- What to do -
1. Reproduce the computer vision passage between "A monocular camera" and "occlusion and viewpoint.", inclusive, substituting "single-lens camera" for "monocular camera".
2. Decide whether each statement agrees with the computer vision passage. Answer yes or no for each, and quote the words that decide it.
(a) Human vision computes depth directly.
(b) A photograph discards depth information.
(c) The same pixel values can match very different real-world scenes.
3. Answer these questions using facts from the computer vision passage.
(a) What is the core difficulty caused by a camera collapsing three dimensions into two called?
(b) How long did the mechanisms of human vision take to evolve?
(c) What does a monocular camera have by default?

- Passage for review -
────────────────
When you glance at a 3D object like a chair, you do not think about it. Your visual cortex processes the scene in milliseconds, segmenting the cup from the desk, inferring its depth, recognising it from an angle you have probably never seen that exact cup from before. You do all of this despite the lighting being different from yesterday, the chair being partially obscured by a table, and your eye receiving only a flat 2D projection of a 3D object.
This is the fundamental problem computer vision is trying to solve, and it is harder than it sounds.
A camera collapses three dimensions into two. Every photograph is a projection - depth information is discarded. A sphere and a flat circle painted to look like a sphere produce identical images from the right viewpoint. This is called the projection problem and it is one of the core reasons computer vision is difficult.
Human vision sidesteps this through a combination of mechanisms that took millions of years to evolve:
We do not compute depth - we infer it from dozens of overlapping signals simultaneously, most of which we are not conscious of.
A monocular camera has none of this by default. It has pixels. Every computer vision system has to reconstruct meaning from those pixels and the challenge is that the same pixel values can correspond to wildly different real-world scenes depending on lighting, distance, occlusion and viewpoint.
────────────────
- Extracted data -
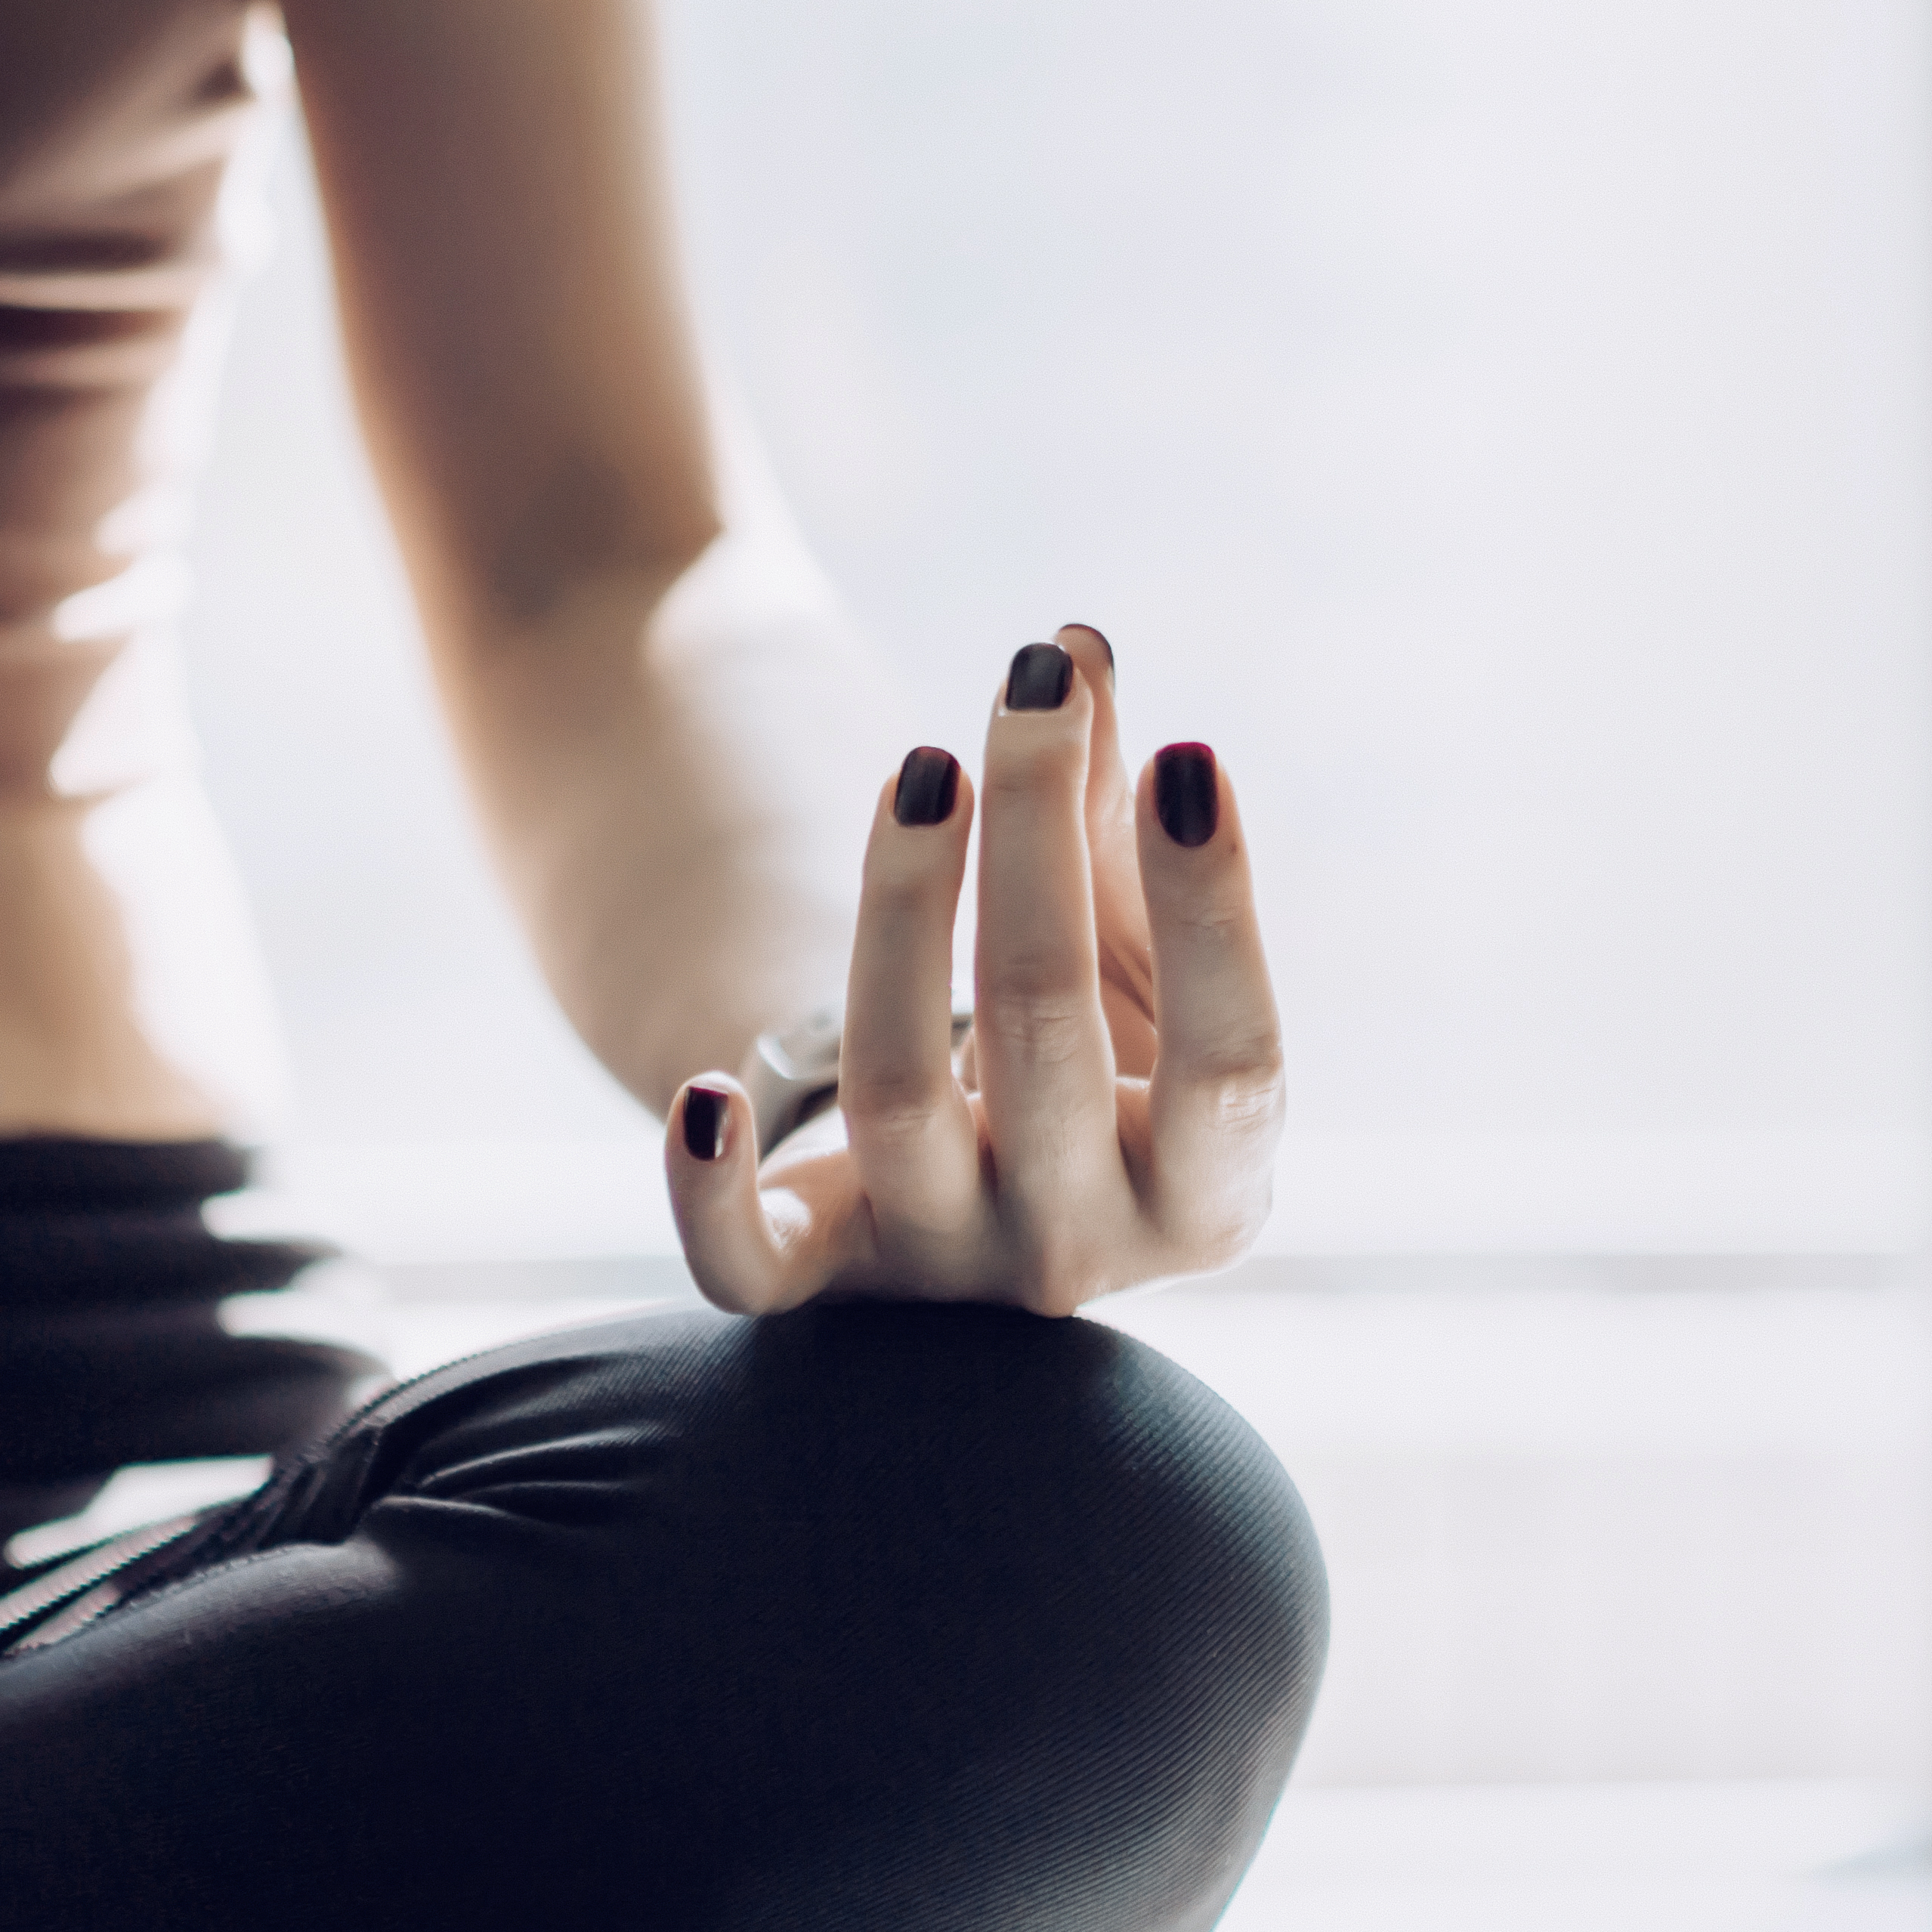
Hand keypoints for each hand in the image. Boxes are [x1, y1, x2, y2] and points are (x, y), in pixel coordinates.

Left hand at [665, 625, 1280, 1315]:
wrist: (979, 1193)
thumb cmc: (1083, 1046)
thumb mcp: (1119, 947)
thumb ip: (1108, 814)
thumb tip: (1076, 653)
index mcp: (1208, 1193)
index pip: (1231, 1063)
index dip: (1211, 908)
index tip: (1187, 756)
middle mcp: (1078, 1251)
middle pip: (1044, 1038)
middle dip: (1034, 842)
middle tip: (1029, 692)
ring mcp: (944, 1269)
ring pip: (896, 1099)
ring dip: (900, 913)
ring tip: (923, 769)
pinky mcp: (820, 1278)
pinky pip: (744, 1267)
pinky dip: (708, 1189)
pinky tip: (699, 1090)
────────────────
- Answers to the problems -
1.
A single-lens camera has none of this by default. It has pixels. Every computer vision system has to reconstruct meaning from those pixels and the challenge is that the same pixel values can correspond to wildly different real-world scenes depending on lighting, distance, occlusion and viewpoint.

2.
(a) No: "We do not compute depth - we infer it from dozens of overlapping signals simultaneously"
(b) Yes: "Every photograph is a projection - depth information is discarded."
(c) Yes: "the same pixel values can correspond to wildly different real-world scenes"

3.
(a) The projection problem
(b) Millions of years
(c) Pixels